─── Supplied records

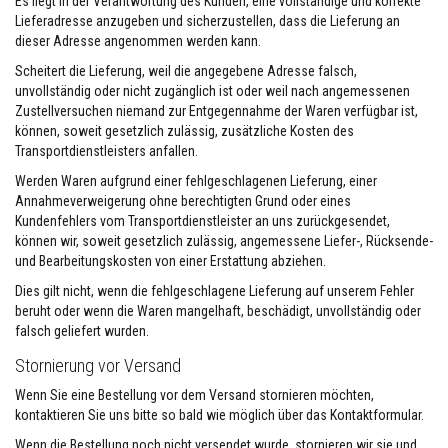
Es liegt in der Verantwortung des Kunden, eine vollständige und korrekte
u
Lieferadresse anzugeben und sicherzustellen, dass die Lieferung an
e
dieser Adresse angenommen werden kann.
r
f
Scheitert die Lieferung, weil die angegebene Adresse falsch,
e
s
unvollständig oder nicht zugänglich ist oder weil nach angemessenen
t
Zustellversuchen niemand zur Entgegennahme der Waren verfügbar ist,
m
können, soweit gesetzlich zulässig, zusätzliche Kosten des
a
Transportdienstleisters anfallen.
t
e
Werden Waren aufgrund einer fehlgeschlagenen Lieferung, einer
r
Annahmeverweigerung ohne berechtigten Grund oder eines
i
a
Kundenfehlers vom Transportdienstleister an uns zurückgesendet,
l
können wir, soweit gesetzlich zulässig, angemessene Liefer-, Rücksende-
i
und Bearbeitungskosten von einer Erstattung abziehen.
e
n
Dies gilt nicht, wenn die fehlgeschlagene Lieferung auf unserem Fehler
a
beruht oder wenn die Waren mangelhaft, beschädigt, unvollständig oder
u
s
falsch geliefert wurden.
Z
i
Stornierung vor Versand
r
k
Wenn Sie eine Bestellung vor dem Versand stornieren möchten,
o
kontaktieren Sie uns bitte so bald wie möglich über das Kontaktformular.
n
Wenn die Bestellung noch nicht versendet wurde, stornieren wir sie und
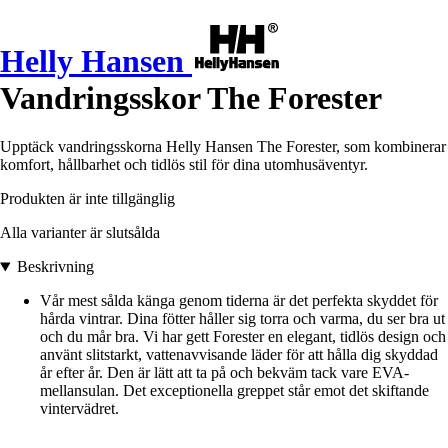
Helly Hansen
Vandringsskor The Forester
Upptäck vandringsskorna Helly Hansen The Forester, som kombinerar
komfort, hållbarhet och tidlös stil för dina utomhusäventyr.
Produkten är inte tillgänglig
Alla varianter är slutsålda
Beskrivning
Vår mest sålda känga genom tiderna är det perfekta skyddet för
hårda vintrar. Dina fötter håller sig torra och varma, du ser bra ut
och du mår bra. Vi har gett Forester en elegant, tidlös design och
använt slitstarkt, vattenavvisande läder för att hålla dig skyddad
år efter år. Den är lätt att ta på och bekväm tack vare EVA-
mellansulan. Det exceptionella greppet står emot det skiftande
vintervädret.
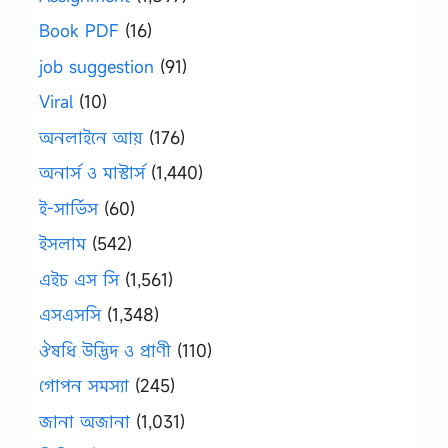
Book PDF
(16)
job suggestion
(91)
Viral
(10)
অনলাইনে আয়
(176)
অনার্স ও মাস্টার্স
(1,440)
ই-সার্ভিস
(60)
ইসলাম
(542)
এইচ এস সি
(1,561)
এসএসসি
(1,348)
ঔষধি উদ্ভিদ ও প্রাণী
(110)
গোপন সমস্যা
(245)
জানা অজানা
(1,031)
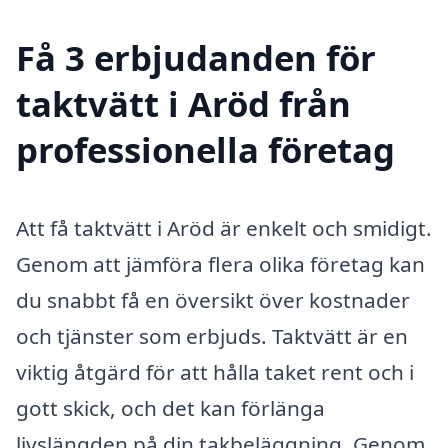
Få 3 erbjudanden för
taktvätt i Aröd från
professionella företag
Att få taktvätt i Aröd är enkelt och smidigt.
Genom att jämföra flera olika företag kan
du snabbt få en översikt över kostnader
och tjänster som erbjuds. Taktvätt är en
viktig åtgärd för att hålla taket rent och i
gott skick, och det kan förlänga
livslängden på din takbeläggning. Genom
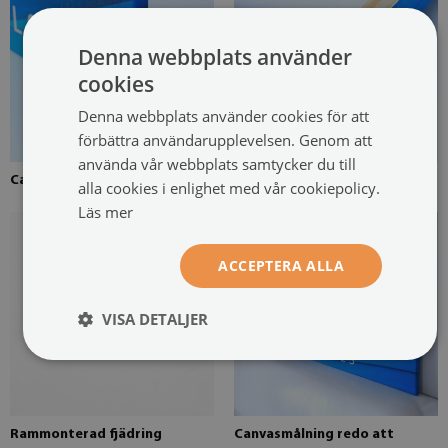
Denna webbplats använder
cookies
Denna webbplats använder cookies för att
förbättra användarupplevelsen. Genom att
använda vår webbplats samtycker du till
Canvas uppspänd över en ram
Fururam för canvasmålning
alla cookies i enlighet med vår cookiepolicy.
Läs mer
ACCEPTERA ALLA
VISA DETALJER
Rammonterad fjädring
Canvasmålning redo att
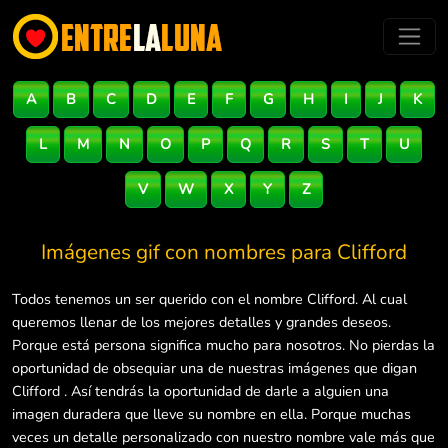
A
B
C
D
E
F
G
H
I
J
K
L
M
N
O
P
Q
R
S
T
U
V
W
X
Y
Z
Imágenes gif con nombres para
Clifford
Todos tenemos un ser querido con el nombre Clifford. Al cual
queremos llenar de los mejores detalles y grandes deseos.
Porque está persona significa mucho para nosotros. No pierdas la
oportunidad de obsequiar una de nuestras imágenes que digan
Clifford . Así tendrás la oportunidad de darle a alguien una
imagen duradera que lleve su nombre en ella. Porque muchas
veces un detalle personalizado con nuestro nombre vale más que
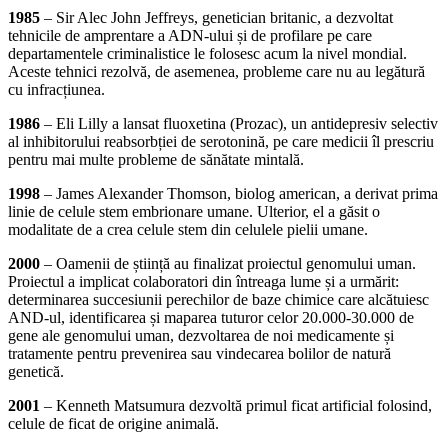
1985
– Sir Alec John Jeffreys, genetician britanic, a dezvoltat
tehnicile de amprentare a ADN-ului și de profilare pe care
departamentele criminalistice le folosesc acum la nivel mondial.
Aceste tehnici rezolvă, de asemenea, probleme care nu au legătură
cu infracțiunea.
1986
– Eli Lilly a lansat fluoxetina (Prozac), un antidepresiv selectiv
al inhibitorului reabsorbției de serotonină, pe care medicii îl prescriu
pentru mai multe probleme de sănătate mintală.
1998
– James Alexander Thomson, biolog american, a derivat prima
linie de celule stem embrionare umane. Ulterior, el a găsit o
modalitate de a crea celule stem din celulele pielii umane.
2000
– Oamenii de știință au finalizat proiectul genomului uman.
Proiectul a implicat colaboratori din întreaga lume și a urmărit:
determinarea succesiunii perechilor de baze chimice care alcătuiesc
AND-ul, identificarea și maparea tuturor celor 20.000-30.000 de
gene ale genomului uman, dezvoltarea de noi medicamente și
tratamente pentru prevenirea sau vindecarea bolilor de natură
genetică.
2001
– Kenneth Matsumura dezvoltă primul ficat artificial folosind,
celule de ficat de origine animală.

──────

▶ _Assignment_: Give back the whole listing exactly; no pictures.

▶ _Answer section_:
Es liegt in der Verantwortung des Kunden, eine vollständige und korrekte
u
Lieferadresse anzugeben und sicherzustellen, dass die Lieferung an
e
dieser Adresse angenommen werden kann.
r
f
Scheitert die Lieferung, weil die angegebene Adresse falsch,
e
s
unvollständig oder nicht zugänglich ist oder weil nach angemessenen
t
Zustellversuchen niemand zur Entgegennahme der Waren verfügbar ist,
m
können, soweit gesetzlich zulässig, zusätzliche Kosten des
a
Transportdienstleisters anfallen.
t
e
Werden Waren aufgrund einer fehlgeschlagenen Lieferung, einer
r
Annahmeverweigerung ohne berechtigten Grund oder eines
i
a
Kundenfehlers vom Transportdienstleister an uns zurückgesendet,
l
können wir, soweit gesetzlich zulässig, angemessene Liefer-, Rücksende-
i
und Bearbeitungskosten von einer Erstattung abziehen.
e
n
Dies gilt nicht, wenn die fehlgeschlagene Lieferung auf unserem Fehler
a
beruht oder wenn die Waren mangelhaft, beschädigt, unvollständig oder
u
s
falsch geliefert wurden.
Z
i
Stornierung vor Versand
r
k
Wenn Sie eine Bestellung vor dem Versand stornieren möchten,
o
kontaktieren Sie uns bitte so bald wie möglich über das Kontaktformular.
n
Wenn die Bestellung noch nicht versendet wurde, stornieren wir sie und
Helly Hansen
Vandringsskor The Forester
Upptäck vandringsskorna Helly Hansen The Forester, som kombinerar
komfort, hållbarhet och tidlös stil för dina utomhusäventyr.
Produkten är inte tillgänglig
Alla varianter är slutsålda
Beskrivning
Vår mest sålda känga genom tiderna är det perfekta skyddet för
hårda vintrar. Dina fötter håller sig torra och varma, du ser bra ut
och du mår bra. Vi har gett Forester en elegant, tidlös design och
använt slitstarkt, vattenavvisande läder för att hålla dig skyddad
år efter år. Den är lätt att ta på och bekväm tack vare EVA-
mellansulan. Det exceptionella greppet står emot det skiftande
vintervädret.
Book PDF
(16)
job suggestion
(91)
Viral
(10)
অনলাইনে আয়
(176)
অনার্স ও মাস্টার্স
(1,440)
ই-সার্ভিস
(60)
ইসলাম
(542)
এইচ এস সি
(1,561)
এসএসসি
(1,348)
ঔষধি উদ্ভিদ ও প্রাণী
(110)
গোপন সমস্যা
(245)
জানা অজানা
(1,031)
Få 3 erbjudanden för
taktvätt i Aröd från
professionella företag
Att få taktvätt i Aröd är enkelt och smidigt.
Genom att jämföra flera olika företag kan
du snabbt få en översikt över kostnader
och tjänster som erbjuds. Taktvätt är en
viktig åtgärd för att hålla taket rent och i
gott skick, och det kan förlänga
livslängden på din takbeläggning. Genom
Denna webbplats använder
cookies
Denna webbplats använder cookies för att
förbättra användarupplevelsen. Genom att
använda vår webbplats samtycker du till
Canvas uppspänd över en ram
Fururam för canvasmålning
alla cookies i enlighet med vår cookiepolicy.
Läs mer
ACCEPTERA ALLA
VISA DETALJER
Rammonterad fjädring
Canvasmålning redo att
A
B
C
D
E
F
G
H
I
J
K
L
M
N
O
P
Q
R
S
T
U
V
W
X
Y
Z
Imágenes gif con nombres para
Clifford
Todos tenemos un ser querido con el nombre Clifford. Al cual
queremos llenar de los mejores detalles y grandes deseos.
Porque está persona significa mucho para nosotros. No pierdas la
oportunidad de obsequiar una de nuestras imágenes que digan
Clifford . Así tendrás la oportunidad de darle a alguien una
imagen duradera que lleve su nombre en ella. Porque muchas
veces un detalle personalizado con nuestro nombre vale más que
1985
– Sir Alec John Jeffreys, genetician britanic, a dezvoltat
tehnicile de amprentare a ADN-ului și de profilare pe care
departamentele criminalistice le folosesc acum la nivel mondial.
Aceste tehnici rezolvă, de asemenea, probleme care nu au legătură
cu infracțiunea.
1986
– Eli Lilly a lansat fluoxetina (Prozac), un antidepresiv selectiv
al inhibitorului reabsorbției de serotonină, pe care medicii îl prescriu
pentru mai multe probleme de sănătate mintală.
1998
– James Alexander Thomson, biolog american, a derivat prima
linie de celule stem embrionare umane. Ulterior, el a găsit o
modalitate de a crea celule stem din celulele pielii umane.
2000
– Oamenii de știință au finalizat proiectul genomului uman.
Proiectul a implicat colaboratori din întreaga lume și a urmărit:
determinarea succesiunii perechilor de baze chimice care alcătuiesc
AND-ul, identificarea și maparea tuturor celor 20.000-30.000 de
gene ale genomului uman, dezvoltarea de noi medicamente și
tratamente pentru prevenirea sau vindecarea bolilor de natură
genetică.
2001
– Kenneth Matsumura dezvoltă primul ficat artificial folosind,
celule de ficat de origine animală.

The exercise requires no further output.